Mind the Gap: Russ
Carol is sharp as a tack. At 75, she is still chairing the education committee at her local board and is a certified instructor for three national designations. Ashley (Gen X), finished up her doctorate in Digital Learning. She taught for 10 years on the collegiate level about Webinars, video-conferencing and tomorrow’s learning styles before deciding on a career change to full-time REALTOR®.
Carol has been commissioned by her Baby Boomer association executive, Don, to revamp the education department because class registration and revenue have fallen over 60% over the past five years. Ashley has been invited to a meeting with Don and Carol to add insight. Carol opens the meeting with the statement, “If you think we are doing anything on the computer, we can just stop this meeting right now.”
How do you make sure that all interests are represented?
Did you Mind the Gap correctly? See what Russell Boyce, NARLA 2012 Graduate, has to say:
MARYLAND – SOLUTION
When you look at the real estate industry, it’s diverse—people of all ages, races and backgrounds. A diverse real estate association helps make the real estate industry strong. But, when you examine the generational differences in the workplace, how do you maximize the strengths and not suffer from generational gaps?
In the scenario where a 75-year-old is trying to work with a Gen Xer, you can feel the conviction from both individuals to hold their own ground. This is very common when an older agent meets a younger agent. We see it every day in this business. We also see it in many of our clients as we try to work any indifference out, while maintaining the common goal of achieving a meeting of the minds. If each individual would keep in mind that one of the key ingredients in effective communication is to “listen”—there would be much less conflict. Listening to each other with an open mind and having respect for the other and their opinion would bridge most communication issues.

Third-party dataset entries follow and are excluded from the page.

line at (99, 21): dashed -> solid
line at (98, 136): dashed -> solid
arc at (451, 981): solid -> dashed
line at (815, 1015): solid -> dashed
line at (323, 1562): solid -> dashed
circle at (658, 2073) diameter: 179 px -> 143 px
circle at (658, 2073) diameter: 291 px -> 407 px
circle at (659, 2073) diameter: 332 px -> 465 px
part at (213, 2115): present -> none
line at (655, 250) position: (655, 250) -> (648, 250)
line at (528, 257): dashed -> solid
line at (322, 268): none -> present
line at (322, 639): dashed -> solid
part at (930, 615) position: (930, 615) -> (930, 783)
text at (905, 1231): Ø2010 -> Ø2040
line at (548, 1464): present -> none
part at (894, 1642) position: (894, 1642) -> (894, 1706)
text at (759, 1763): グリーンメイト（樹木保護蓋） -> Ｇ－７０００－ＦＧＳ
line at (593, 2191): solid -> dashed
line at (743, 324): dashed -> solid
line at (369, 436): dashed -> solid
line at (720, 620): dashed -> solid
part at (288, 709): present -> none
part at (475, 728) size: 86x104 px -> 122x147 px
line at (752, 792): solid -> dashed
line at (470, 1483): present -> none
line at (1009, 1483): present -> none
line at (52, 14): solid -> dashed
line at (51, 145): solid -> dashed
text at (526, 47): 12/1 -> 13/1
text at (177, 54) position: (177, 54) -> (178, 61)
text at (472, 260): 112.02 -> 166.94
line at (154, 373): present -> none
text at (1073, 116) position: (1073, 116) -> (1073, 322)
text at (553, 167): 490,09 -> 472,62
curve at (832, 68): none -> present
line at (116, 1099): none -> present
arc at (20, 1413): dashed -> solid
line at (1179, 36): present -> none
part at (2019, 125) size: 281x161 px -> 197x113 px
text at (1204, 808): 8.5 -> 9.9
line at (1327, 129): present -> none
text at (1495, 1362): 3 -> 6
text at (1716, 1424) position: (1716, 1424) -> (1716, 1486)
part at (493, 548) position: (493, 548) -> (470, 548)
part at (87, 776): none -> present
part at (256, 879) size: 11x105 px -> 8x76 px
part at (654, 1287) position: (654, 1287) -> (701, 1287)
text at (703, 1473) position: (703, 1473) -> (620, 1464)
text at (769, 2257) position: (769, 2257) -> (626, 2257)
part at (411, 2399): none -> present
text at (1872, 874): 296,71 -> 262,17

As the AE, Don has to step in to mend the gap. A heart to heart with Carol is in order. He can counsel her to consider the changing times; the growing younger demographics of new REALTORS® and home buyers. Change is the only constant and their board needs to keep pace with change. While Carol may feel that she knows what works Don is going to need to point out that all schools, including universities have an element of online learning. To encourage Carol, Don can assure her that she has strengths that can be adapted to online delivery. Carol’s years in the business make her a subject matter expert.
Don will need to make sure that Ashley doesn’t get discouraged by Carol’s seemingly iron clad statement. He can encourage her to draw on her interpersonal skills as a REALTOR® first, to help Carol become her partner, not a detractor.
He needs them to work together to address the falling registrations and revenue, and that their efforts as a team will produce long lasting results.
Effective communication across the generations is needed to create and maintain healthy work relationships. Many real estate associations struggle with a generational disconnect when it comes to communication. Half the battle is being aware each generation has a different way of communicating. It can help you anticipate miscommunication and tailor your message.
As you can see, these are four very different generations. In the real estate industry, we all work towards a common goal. It’s important for there to be a give and take among the generations. Understand what each needs and wants and be willing to accommodate each other. Communicating effectively between the generations can give help your business be more productive and give you the edge among your competitors. Always try to listen intently, share your opinion respectively and know that there are times when you can simply agree to disagree. If you get to this point you will truly have mastered the ability to “Mind the Gap.”